VINCENT SAHANI AS TRUSTEES OF

THE FAITH HOMES OF KENYA…….......………..……………..PLAINTIFFS

VERSUS

DUNSON KARU………………………………………….1STDEFENDANT

SIKO WORME DAWA……………………………………2ND DEFENDANT

PATRICK MUTEMBEI……………………………………3RD DEFENDANT

COUNCILLOR GM WANJOHI………..…………………..4TH DEFENDANT

CITY COUNCIL OF NAIROBI………....…………………..5TH DEFENDANT

JAMES WANYOIKE MBUGUA………..………………….6TH DEFENDANT

IBRAHIM SOLOMON NDICHU……..……………………7TH DEFENDANT

SAMUEL MBUTHIA………………….……………………8TH DEFENDANT

RULING

The application before the Court for determination is a Notice of Motion by the Plaintiffs dated 6th September 2011. The application is brought under the provisions of Order 40 Rules 1,2, and 3 of the Civil Procedure Rules and sections 1A, 1B, 3A and 100 of the Civil Procedure Act. The Plaintiffs are seeking a substantive order from this Court that pending the hearing and determination of the suit herein, the Defendants jointly and severally be strictly enjoined and restrained whether by themselves or by their servants, agents or otherwise howsoever, from trespassing, alienating, constructing or continuing with the construction of any structures and/or in any way whatsoever interfering with the Plaintiffs quiet possession over all that piece of land known as Land Reference, Number 209/14527 situated in the City of Nairobi (hereinafter referred to as the suit property).

▶ **What this exercise asks**
[1] In the court ruling, on what date was the Plaintiffs' Notice of Motion made?
[2] Which sections of the Civil Procedure Act does the court ruling cite as the basis for the application?
[3] Carry the court ruling on the Nairobi land dispute forward, beginning after its final sentence.

▶ **Raw data**

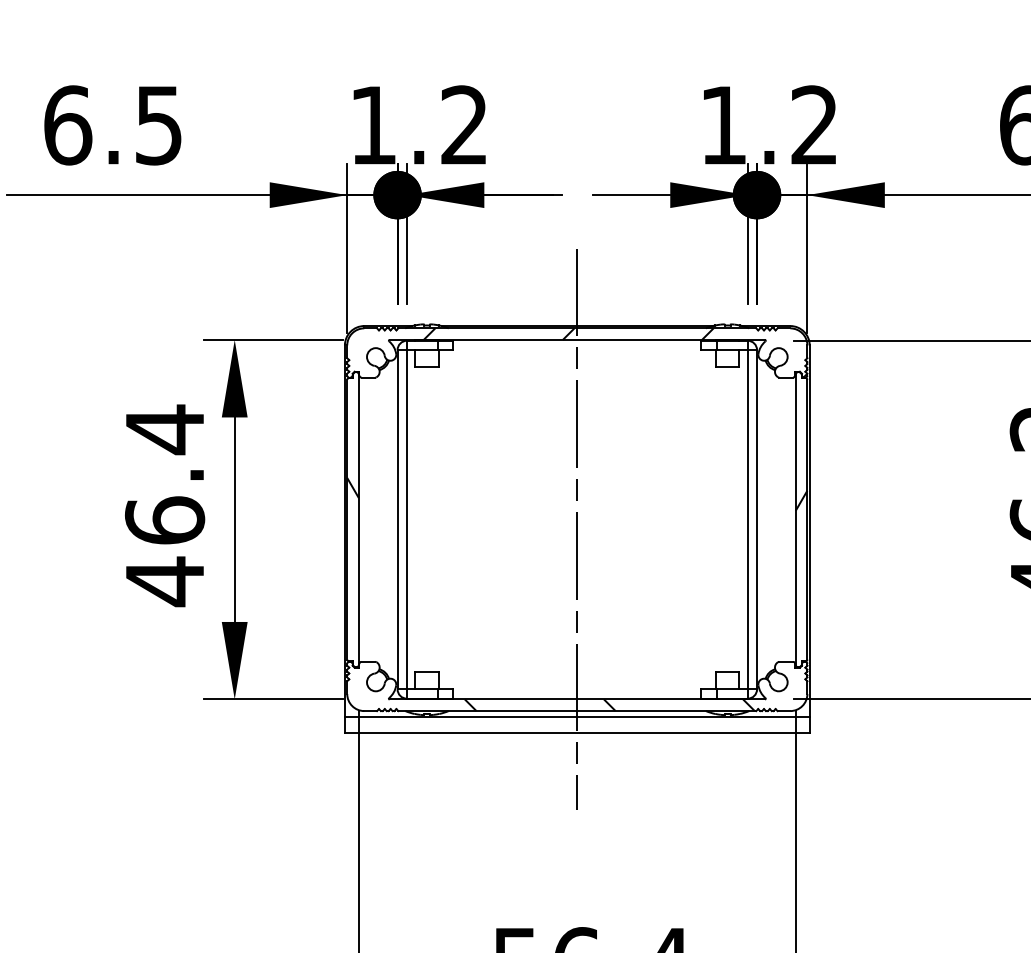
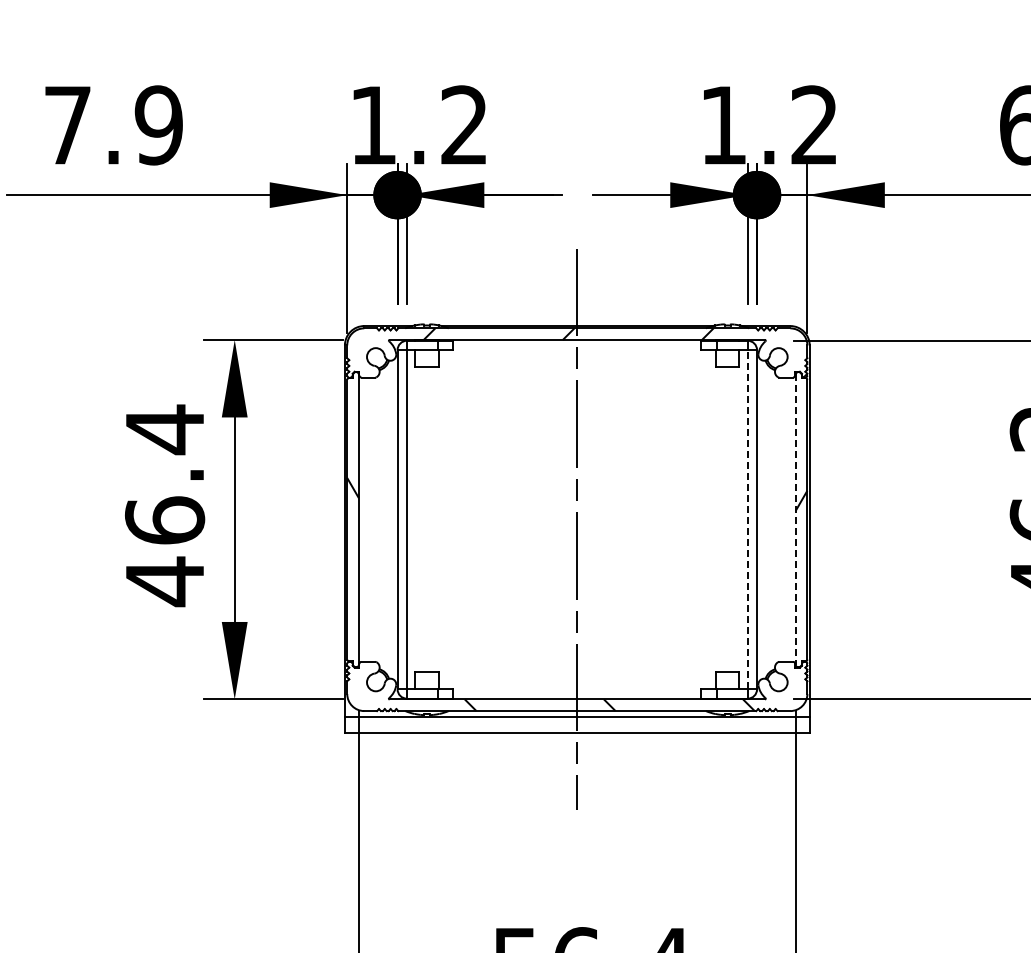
text at (113, 125): 6.5 -> 7.9
line at (747, 519): solid -> dashed
line at (795, 520): solid -> dashed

▶ **Answers in order**
[1] 6th September 2011

[2] 1A, 1B, 3A and 100

[3]
The grounds for the application are that the Plaintiffs are the registered owners and in possession of the suit property as trustees of the Faith Homes of Kenya, and that 1st, 2nd and 3rd Defendants, at the instigation of and/or with the encouragement of the 4th Defendant, entered upon the said land and commenced construction thereon. Further, that the Defendants have therefore not only committed acts of trespass, but have also violated the Plaintiffs’ constitutionally enshrined and guaranteed right under Article 40(1) of the Constitution to acquire and hold property.

The Plaintiffs also claim that the 1st, 2nd and 3rd Defendants have not sought nor obtained an Environmental Impact Assessment Licence as required under part VI of the Environmental Management and Co-ordination Act, 1999; have not applied for or obtained permission to carry out the said developments on the said land as required by section 30 and 31 of the Physical Planning Act; nor have they applied for a change of user of the said land to permit the construction of blocks of flats and/or petrol stations as the allowed use of the suit property is for educational purposes.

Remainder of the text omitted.